During the review, ERO looked at the service’s systems for managing the following areas that have a potentially high impact on children's wellbeing:

  • emotional safety (including positive guidance and child protection)

  • physical safety (including supervision; sleep procedures; accidents; medication; hygiene; excursion policies and procedures)

  • suitable staffing (including qualification levels; police vetting; teacher registration; ratios)

  • evacuation procedures and practices for fire and earthquake.

All early childhood services are required to promote children's health and safety and to regularly review their compliance with legal requirements.

Steve Tanner

Director Review and Improvement Services Northern

Northern Region

29 March 2019

The Purpose of ERO Reports

The Education Review Office (ERO) is the government department that, as part of its work, reviews early childhood services throughout Aotearoa New Zealand. ERO’s reports provide information for parents and communities about each service’s strengths and next steps for development. ERO’s bicultural evaluation framework Ngā Pou Here is described in SECTION 3 of this report. Early childhood services are partners in the review process and are expected to make use of the review findings to enhance children's wellbeing and learning.

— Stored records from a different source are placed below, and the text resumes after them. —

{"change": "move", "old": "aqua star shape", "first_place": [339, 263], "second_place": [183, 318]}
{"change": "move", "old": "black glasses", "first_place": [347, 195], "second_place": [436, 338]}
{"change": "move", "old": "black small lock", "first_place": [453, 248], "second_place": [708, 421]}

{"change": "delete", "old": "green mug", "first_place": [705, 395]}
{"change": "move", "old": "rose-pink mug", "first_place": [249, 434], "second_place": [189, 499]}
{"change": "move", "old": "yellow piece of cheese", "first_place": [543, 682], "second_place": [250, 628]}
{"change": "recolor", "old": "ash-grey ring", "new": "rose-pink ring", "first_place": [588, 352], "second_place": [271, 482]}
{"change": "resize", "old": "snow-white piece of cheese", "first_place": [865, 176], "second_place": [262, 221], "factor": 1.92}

2 Information about the Early Childhood Service

Location

Henderson, Auckland

Ministry of Education profile number

10172

Licence type

Education & Care Service

Licensed under

Education (Early Childhood Services) Regulations 2008

Number licensed for

50 children aged over 2 years

Service roll

70

Gender composition

Girls 39 Boys 31

Ethnic composition

Māori
Pākehā
Cook Island Māori
other ethnic groups

16
32
4
18

80%

Reported ratios of staff to children

Over 2

1:6

Better than minimum requirements

Review team on site

February 2019

Date of this report

29 March 2019

Most recent ERO report(s)

Education Review

April 2015

Education Review

April 2012

Education Review

March 2009

3 General Information about Early Childhood Reviews

ERO’s Evaluation Framework

ERO’s overarching question for an early childhood education review is ‘How well placed is this service to promote positive learning outcomes for children?’ ERO focuses on the following factors as described in the bicultural framework Ngā Pou Here:

Pou Whakahaere – how the service determines its vision, philosophy and direction to ensure positive outcomes for children

Pou Ārahi – how leadership is enacted to enhance positive outcomes for children

Mātauranga – whose knowledge is valued and how the curriculum is designed to achieve positive outcomes for children

Tikanga whakaako – how approaches to teaching and learning respond to diversity and support positive outcomes for children.

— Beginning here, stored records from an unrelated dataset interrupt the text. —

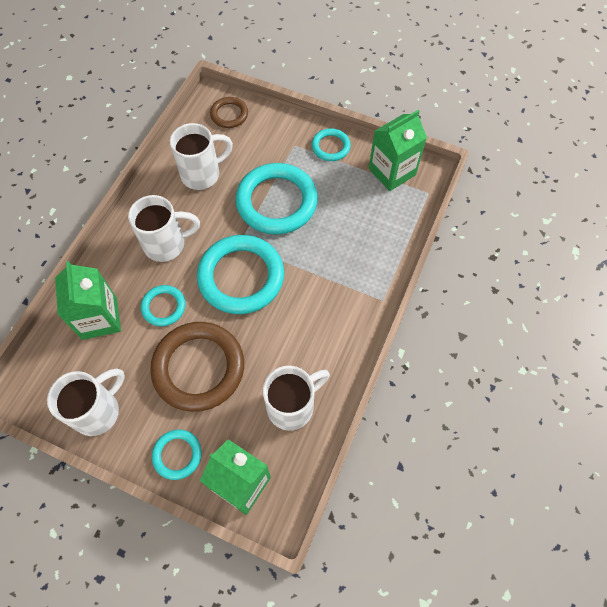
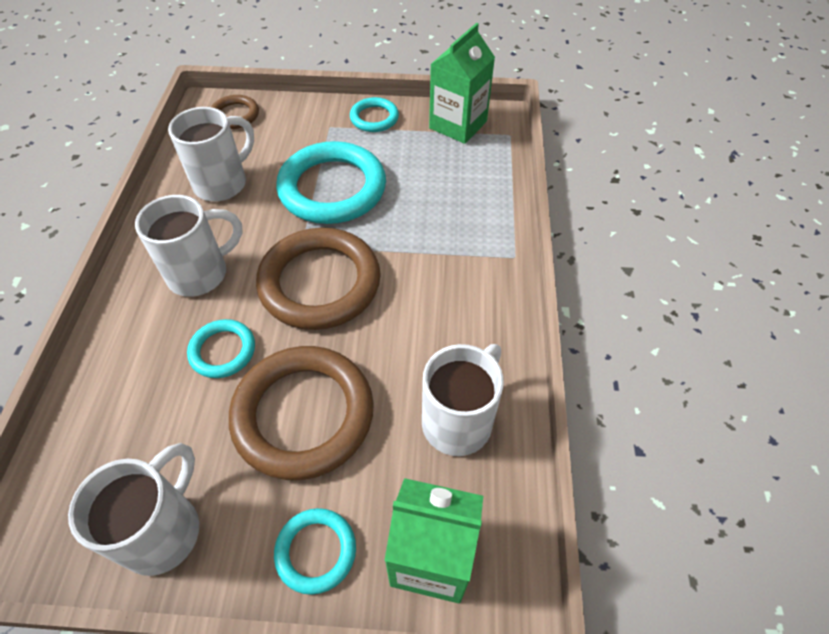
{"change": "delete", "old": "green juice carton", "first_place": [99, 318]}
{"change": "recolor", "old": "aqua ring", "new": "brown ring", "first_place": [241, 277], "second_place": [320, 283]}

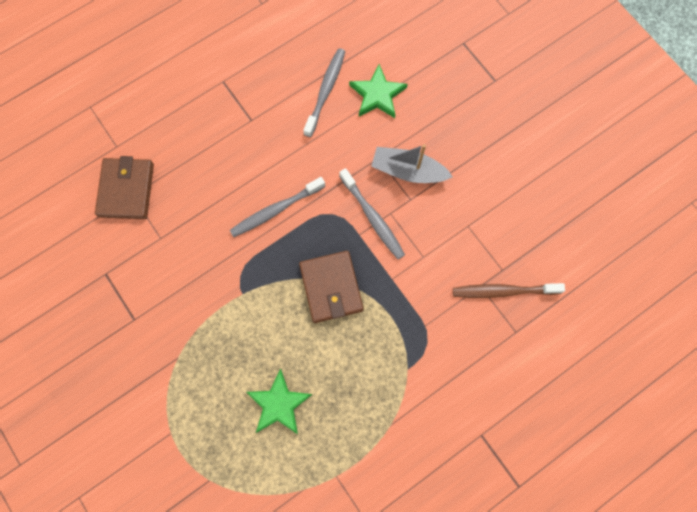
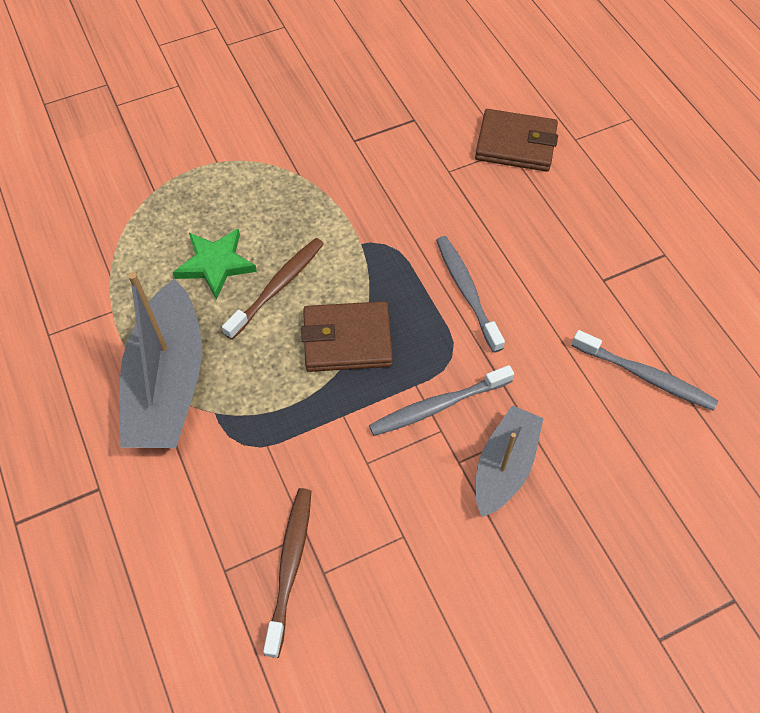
{"change": "delete", "old": "green star shape", "first_place": [377, 95]}
{"change": "insert", "new": "ash-grey boat", "second_place": [168, 382]}
{"change": "insert", "new": "brown toothbrush", "second_place": [277, 287]}

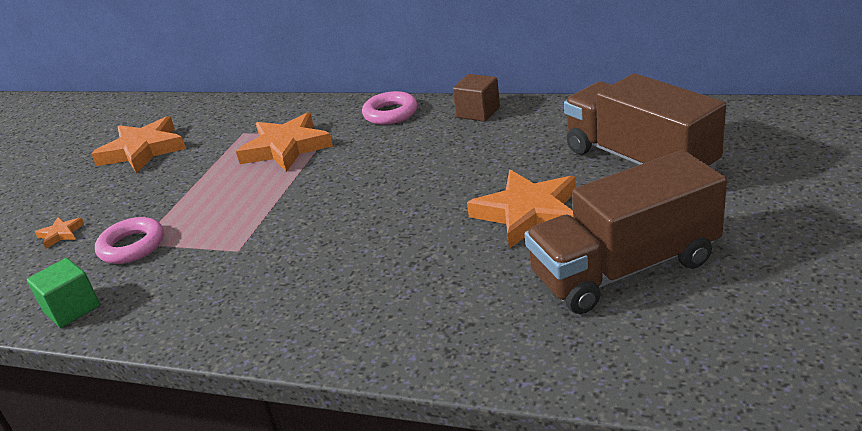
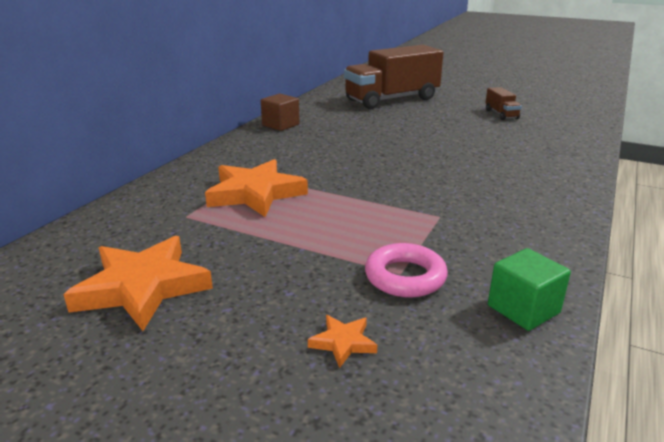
{"change": "delete", "old": "rose-pink ring", "first_place": [390, 113]}
{"change": "delete", "old": "orange-coloured star shape", "first_place": [528, 213]}
{"change": "resize", "old": "brown truck", "first_place": [624, 269], "second_place": [501, 114], "factor": 0.43}

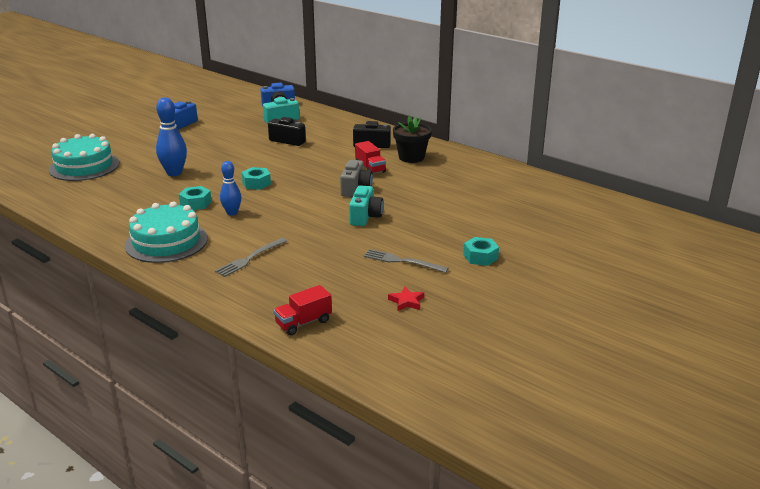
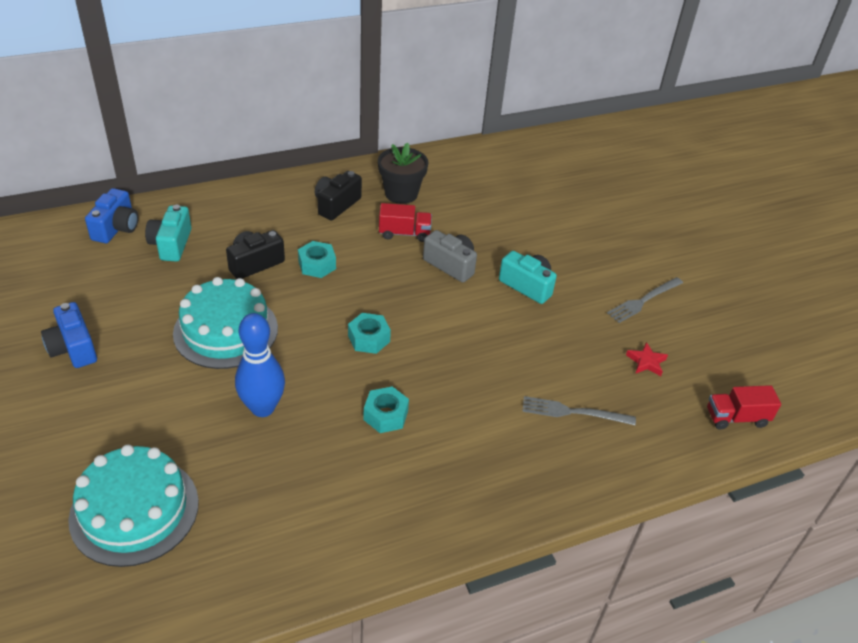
{"change": "delete", "old": "royal blue tenpin", "first_place": [232, 213]}
{"change": "move", "old": "aqua cake", "first_place": [166, 242], "second_place": [226, 330]}
{"change": "move", "old": "red star shape", "first_place": [406, 302], "second_place": [646, 362]}
{"change": "move", "old": "aqua nut", "first_place": [480, 257], "second_place": [317, 265]}
{"change": "rotate", "old": "ash-grey dinner fork", "first_place": [250, 258], "second_place": [574, 412], "degrees": 120}
{"change": "rotate", "old": "red truck", "first_place": [303, 323], "second_place": [736, 418], "degrees": 90}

Within these areas ERO considers the effectiveness of arotake – self review and of whanaungatanga – partnerships with parents and whānau.

ERO evaluates how well placed a service is to sustain good practice and make ongoing improvements for the benefit of all children at the service.

A focus for the government is that all children, especially priority learners, have an opportunity to benefit from quality early childhood education. ERO will report on how well each service promotes positive outcomes for all children, with a focus on children who are Māori, Pacific, have diverse needs, and are up to the age of two.

For more information about the framework and Ngā Pou Here refer to ERO’s Approach to Review in Early Childhood Services.

ERO’s Overall Judgement

The overall judgement that ERO makes will depend on how well the service promotes positive learning outcomes for children. The categories are:

  • Very well placed

  • Well placed

  • Requires further development

  • Not well placed

ERO has developed criteria for each category. These are available on ERO’s website.

Review Coverage

ERO reviews are tailored to each service’s context and performance, within the overarching review framework. The aim is to provide information on aspects that are central to positive outcomes for children and useful to the service.